To demonstrate the product to people because Dawn Foods were an unknown quantity. Nobody had heard of them. The quality of American pre-mixes was excellent but the pre-mixes in the UK were still in their infancy. Dawn had been doing this for years.

Rather than sending a bag of sponge mix, my job was to go into a bakery to make the Dawn Foods product and compare it with what they were buying. Then it would come down to commercials. It was quite an involved job but it was fantastic and revolutionary. I really, really enjoyed it.

I became the sales manager for the UK and Ireland, then technical sales manager, before my final role as national technical sales manager for Europe in charge of the premix division.

Why did you join Arla Foods Ingredients?

I was 50 and thought I have 15 years left to work. It’s time to do something different. I was approached by Arla Foods Ingredients and didn’t know they had a fledgling bakery division in Denmark. They had no business whatsoever in the UK and Ireland and I was taken on to do whatever it took to build it. It was just me with technical support in Denmark. I would work between here and the bakeries over there and we grew that business to £1.8m, I think, within less than two years.

Arla asked me if I could do the same in Europe… then it was North America.

We grew the north American business to where we could place a Dane in the bakery division and then I was asked to do the same in Asia. It was absolutely amazing.

IBA flags at Munich show

Source: IBA

Taking Arla Food Ingredients to IBA in Munich is one of Gelley’s career highlights

What are some of your career highlights?

Stepping off the plane in New York and the realisation that I was being paid to do this. It was the same when I first arrived in Tokyo, Seoul, Mumbai and Sri Lanka. Also, being offered the very first position with Dawn Foods outside of the USA, the opportunity to be a speaker at the BSB annual conference, and taking AFI into their first bakery exhibition, IBA in Munich.

What surprising changes or trends have you seen over the past 45 years?

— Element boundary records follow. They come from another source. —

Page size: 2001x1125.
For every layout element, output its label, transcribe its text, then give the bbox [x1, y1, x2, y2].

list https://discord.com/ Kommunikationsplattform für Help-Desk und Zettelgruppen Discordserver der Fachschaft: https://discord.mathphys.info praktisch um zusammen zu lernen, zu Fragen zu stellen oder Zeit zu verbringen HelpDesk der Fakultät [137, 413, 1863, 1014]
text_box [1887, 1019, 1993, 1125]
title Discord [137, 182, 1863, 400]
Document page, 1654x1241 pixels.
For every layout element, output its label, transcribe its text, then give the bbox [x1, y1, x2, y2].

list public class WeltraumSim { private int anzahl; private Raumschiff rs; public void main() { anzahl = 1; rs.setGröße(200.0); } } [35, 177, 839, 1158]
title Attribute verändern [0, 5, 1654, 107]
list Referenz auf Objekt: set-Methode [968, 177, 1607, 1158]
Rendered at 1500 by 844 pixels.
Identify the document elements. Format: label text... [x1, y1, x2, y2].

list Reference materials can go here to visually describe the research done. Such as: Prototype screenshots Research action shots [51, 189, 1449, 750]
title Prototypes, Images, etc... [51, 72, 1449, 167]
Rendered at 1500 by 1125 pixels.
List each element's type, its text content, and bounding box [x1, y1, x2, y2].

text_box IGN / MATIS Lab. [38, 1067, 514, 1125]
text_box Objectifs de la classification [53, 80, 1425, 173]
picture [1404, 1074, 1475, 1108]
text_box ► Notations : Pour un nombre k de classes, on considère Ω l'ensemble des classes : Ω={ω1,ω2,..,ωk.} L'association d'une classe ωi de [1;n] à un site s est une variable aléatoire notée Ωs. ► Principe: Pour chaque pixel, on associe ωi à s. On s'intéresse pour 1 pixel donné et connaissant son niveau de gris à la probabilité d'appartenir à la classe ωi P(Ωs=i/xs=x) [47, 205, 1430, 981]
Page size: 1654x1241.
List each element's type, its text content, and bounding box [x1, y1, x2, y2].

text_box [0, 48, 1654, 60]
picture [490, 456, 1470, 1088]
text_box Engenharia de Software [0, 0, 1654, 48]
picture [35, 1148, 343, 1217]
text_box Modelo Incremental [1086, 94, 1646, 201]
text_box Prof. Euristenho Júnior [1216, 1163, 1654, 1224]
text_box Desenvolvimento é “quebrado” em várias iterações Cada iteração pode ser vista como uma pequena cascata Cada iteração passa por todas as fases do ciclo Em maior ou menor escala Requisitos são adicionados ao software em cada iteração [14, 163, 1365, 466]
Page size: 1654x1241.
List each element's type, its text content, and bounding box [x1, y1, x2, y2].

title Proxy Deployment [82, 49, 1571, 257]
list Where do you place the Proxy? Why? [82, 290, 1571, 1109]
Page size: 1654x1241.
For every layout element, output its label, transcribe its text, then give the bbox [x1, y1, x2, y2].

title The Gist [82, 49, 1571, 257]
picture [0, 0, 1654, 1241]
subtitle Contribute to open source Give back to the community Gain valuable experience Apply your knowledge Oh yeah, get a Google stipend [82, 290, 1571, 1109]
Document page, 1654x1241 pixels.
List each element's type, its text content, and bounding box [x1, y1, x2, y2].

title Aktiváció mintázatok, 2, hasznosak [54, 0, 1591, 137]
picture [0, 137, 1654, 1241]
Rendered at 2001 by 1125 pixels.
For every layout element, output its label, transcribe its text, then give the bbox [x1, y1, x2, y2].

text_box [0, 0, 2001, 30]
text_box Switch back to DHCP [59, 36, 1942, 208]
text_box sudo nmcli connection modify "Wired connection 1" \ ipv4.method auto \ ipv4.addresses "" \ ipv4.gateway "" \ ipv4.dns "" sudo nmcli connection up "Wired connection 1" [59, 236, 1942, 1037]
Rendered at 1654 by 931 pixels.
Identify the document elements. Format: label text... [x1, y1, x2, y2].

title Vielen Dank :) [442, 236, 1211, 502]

The huge decline of the high street family baker – so many bakeries in the UK that I worked with in the early ‘90s are sadly no longer there. They all went out of business as people moved their shopping habits – bread had become so cheap that it was valueless.

Now I see people going back to sourdough and speak to people who are making bread at home. They’re starting to appreciate bread again for what it is, rather than a belly stuffer. It can be a major part of the food experience.

I see bread bakeries coming back and cupcake bakeries and doughnut shops starting to open up again. This isn’t just happening in trendy London but throughout the UK.

Black forest cake with cherries and cream

Source: Getty Images

Egg-free and vegan cakes are among the trends to watch, according to Gelley

What does the future of the bakery industry look like?

One of the fastest-growing cake markets here is completely egg-free – it’s the Indian cake market and you wouldn’t have seen that five years ago. Vegan will also continue to grow in the form of plant-based ingredients.

Sustainability and food waste will be very high on the agenda going forward. There will be growth in the area of ‘better for you bakery’ where baked goods will contain ‘good for you’ ingredients such as protein fibre.

HFSS (high fat salt sugar) products are very much under the spotlight and baked goods will need to be mindful of HFSS in their offerings.